Mushrooms: Your Newest Vitamin D Source

Since 85 percent of the U.S. population is deficient in vitamin D due to some sort of sun phobia or just not making enough effort to get outside regularly, this news about mushrooms becoming a new source for vitamin D is probably a good idea.

So far, researchers have found exposing the most commonly sold mushrooms (white button) to merely five minutes of ultraviolet light after harvesting generates almost nine times the daily value of vitamin D.

News like this comes at a good time, since I have radically shifted my views on oral supplements for vitamin D, because it's just too darn easy to overdose. I have done it a few times and I test myself regularly. I spent most of the winter working in Maui this year and had nearly daily sun exposure.

Prior to leaving, my levels were fine.

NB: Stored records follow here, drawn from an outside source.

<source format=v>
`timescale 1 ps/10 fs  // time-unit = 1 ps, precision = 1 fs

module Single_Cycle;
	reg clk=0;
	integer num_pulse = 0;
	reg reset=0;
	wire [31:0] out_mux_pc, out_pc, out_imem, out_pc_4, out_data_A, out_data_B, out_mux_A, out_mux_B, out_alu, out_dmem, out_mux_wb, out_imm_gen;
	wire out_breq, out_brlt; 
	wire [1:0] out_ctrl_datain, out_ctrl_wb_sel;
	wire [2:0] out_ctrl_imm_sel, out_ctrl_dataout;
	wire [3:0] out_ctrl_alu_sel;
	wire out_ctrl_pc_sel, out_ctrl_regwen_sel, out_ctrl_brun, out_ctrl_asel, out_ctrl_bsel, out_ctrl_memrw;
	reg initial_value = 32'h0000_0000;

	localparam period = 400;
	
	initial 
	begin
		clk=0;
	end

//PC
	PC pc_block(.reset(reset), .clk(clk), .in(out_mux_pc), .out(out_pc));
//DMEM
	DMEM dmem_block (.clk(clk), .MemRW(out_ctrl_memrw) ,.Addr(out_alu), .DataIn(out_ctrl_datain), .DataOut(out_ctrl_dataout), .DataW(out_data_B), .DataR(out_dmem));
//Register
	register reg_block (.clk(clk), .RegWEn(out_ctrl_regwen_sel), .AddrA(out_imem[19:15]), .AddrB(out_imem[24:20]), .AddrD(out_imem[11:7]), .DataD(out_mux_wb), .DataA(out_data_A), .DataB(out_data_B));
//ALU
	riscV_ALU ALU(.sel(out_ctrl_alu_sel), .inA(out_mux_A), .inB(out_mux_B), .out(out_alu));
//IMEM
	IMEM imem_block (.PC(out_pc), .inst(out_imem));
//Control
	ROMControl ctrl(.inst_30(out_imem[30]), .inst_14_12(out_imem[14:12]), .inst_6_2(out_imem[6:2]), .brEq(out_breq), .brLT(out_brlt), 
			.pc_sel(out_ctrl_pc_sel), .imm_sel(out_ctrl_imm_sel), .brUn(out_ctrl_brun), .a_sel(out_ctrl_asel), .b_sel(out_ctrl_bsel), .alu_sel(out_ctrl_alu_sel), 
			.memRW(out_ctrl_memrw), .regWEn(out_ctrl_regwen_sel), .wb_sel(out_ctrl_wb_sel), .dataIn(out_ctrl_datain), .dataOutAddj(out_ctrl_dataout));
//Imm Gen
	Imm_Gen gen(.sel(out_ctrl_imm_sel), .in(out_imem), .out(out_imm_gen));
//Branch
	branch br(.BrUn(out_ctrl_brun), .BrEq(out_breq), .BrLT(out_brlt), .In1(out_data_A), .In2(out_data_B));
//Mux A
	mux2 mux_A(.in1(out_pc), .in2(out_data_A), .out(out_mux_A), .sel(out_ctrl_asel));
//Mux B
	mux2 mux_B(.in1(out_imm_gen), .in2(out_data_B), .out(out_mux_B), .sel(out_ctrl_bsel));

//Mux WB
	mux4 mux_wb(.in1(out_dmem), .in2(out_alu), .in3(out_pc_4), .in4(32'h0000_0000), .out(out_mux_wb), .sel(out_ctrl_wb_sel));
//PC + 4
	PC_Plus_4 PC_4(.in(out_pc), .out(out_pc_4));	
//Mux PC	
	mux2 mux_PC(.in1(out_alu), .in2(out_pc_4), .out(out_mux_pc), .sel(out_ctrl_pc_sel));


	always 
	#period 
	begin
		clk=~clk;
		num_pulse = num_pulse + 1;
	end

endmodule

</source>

When I returned, however, my vitamin D levels were in the toxic range, actually one of the highest we had ever measured. I believe this was related to the fact that I was taking cod liver oil for two months prior to leaving. I probably would have been fine as I have been in past winters, if I wasn't getting so much sun exposure.

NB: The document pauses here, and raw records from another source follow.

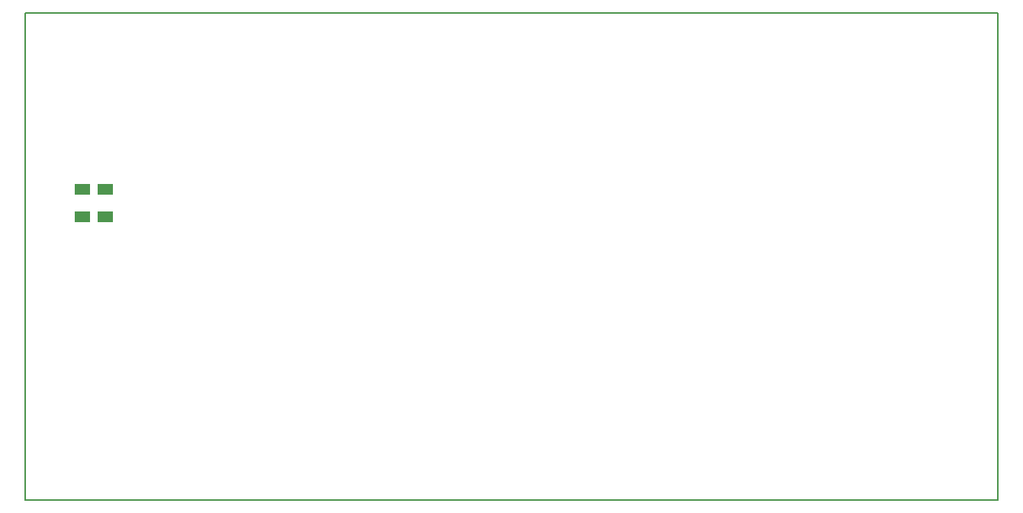
<source format=gbr>
G04 PROTEUS RS274X GERBER FILE*
%FSLAX45Y45*%
%MOMM*%
G01*
%ADD70R,1.803400X1.143000*%
%ADD28C,0.203200*%
D70*
X-444500Y-2971800D03*
X-444500Y-3271800D03*
X-190500Y-2971800D03*
X-190500Y-3271800D03*
D28*
X-1079500Y-6413500D02*
X+9715500Y-6413500D01*
X+9715500Y-1016000D01*
X-1079500Y-1016000D01*
X-1079500Y-6413500D01*
M02*

</source>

Fortunately, elevated vitamin D from sun exposure drops relatively rapidly, but I am never taking cod liver oil again as I plan on getting sun exposure regularly. For those who aren't able to escape to regular winter sources of sunshine, I am working on a simple sunlamp option that will safely increase your vitamin D levels and eliminate the need for expensive testing.

The bottom line here: Get your vitamin D from sun exposure, not irradiated mushrooms or cod liver oil. However, if you choose to use them regularly, then you should, at a bare minimum, have your blood levels of vitamin D checked a few times to make sure you don't overdose.